Data ingestion
Before you can use Pivot to visualize and analyze data, you need to load data. You do so by defining datasources. The Druid console offers a visual interface for identifying data sources, defining the schema for the data schema, and setting its life cycle properties.
Imply can ingest data in batch or streaming mode, depending on the nature of the data source. Batch sources are usually files retrieved from HDFS, S3, or local filesystem sources. Streaming data sources examples include Kafka or Kinesis.
Imply supports Druid's real-time and batch ingestion methods.
Getting started
The Quickstart takes you through the steps for loading data from files on your local disk. For information on other sources, see the Druid ingestion documentation.
Modeling data
Each datasource consists of the data itself and an ingestion spec. The ingestion spec describes the data, how it is organized and managed. The Druid Console data loader generates the ingestion spec for you. You can create them or modify a generated specs by hand.
By configuring the data appropriately, you can optimize query performance against the data. Aspects of the data source you can configure include compaction tasks, how it is partitioned into segments, and more. Data Ingestion, and related pages, covers many of these aspects in detail.
Hybrid batch/streaming
You can combine batch (file-based) and streaming methods in a hybrid batch/streaming architecture, sometimes called a "lambda architecture". In a hybrid architecture, you use a streaming method to do initial ingestion, and then periodically re-ingest finalized data in batch mode (typically every few hours or nightly).

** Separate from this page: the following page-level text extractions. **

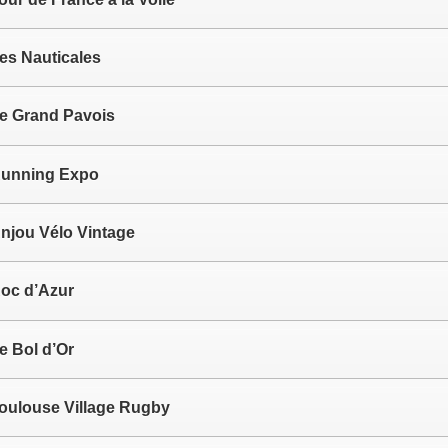
es Nauticales
e Grand Pavois
unning Expo
njou Vélo Vintage
oc d’Azur
e Bol d’Or
oulouse Village Rugby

Hybrid architectures are simple with Druid, since batch loaded data for a particular time range automatically replaces streaming loaded data for that same time range. All Druid queries seamlessly access historical data together with real-time data. We recommend this kind of architecture if you need real-time analytics but also need the ability to reprocess historical data. Common reasons for reprocessing historical data include:
Most streaming ingestion methods currently supported by Druid introduce the possibility of dropped or duplicated messages in certain failure scenarios, and batch re-ingestion eliminates this potential source of error for historical data.
You get the option to re-ingest your data if necessary in batch mode. This could occur if you missed some data the first time around, or because you need to revise your data. Because Druid's batch ingestion operates on specific slices of time, it is possible to simultaneously do a historical batch load and real-time streaming load.
With the Kafka indexing service, it is possible to reprocess historical data in a pure streaming architecture by migrating to a new stream-based datasource whenever you want to reprocess historical data. This is sometimes called a "kappa architecture".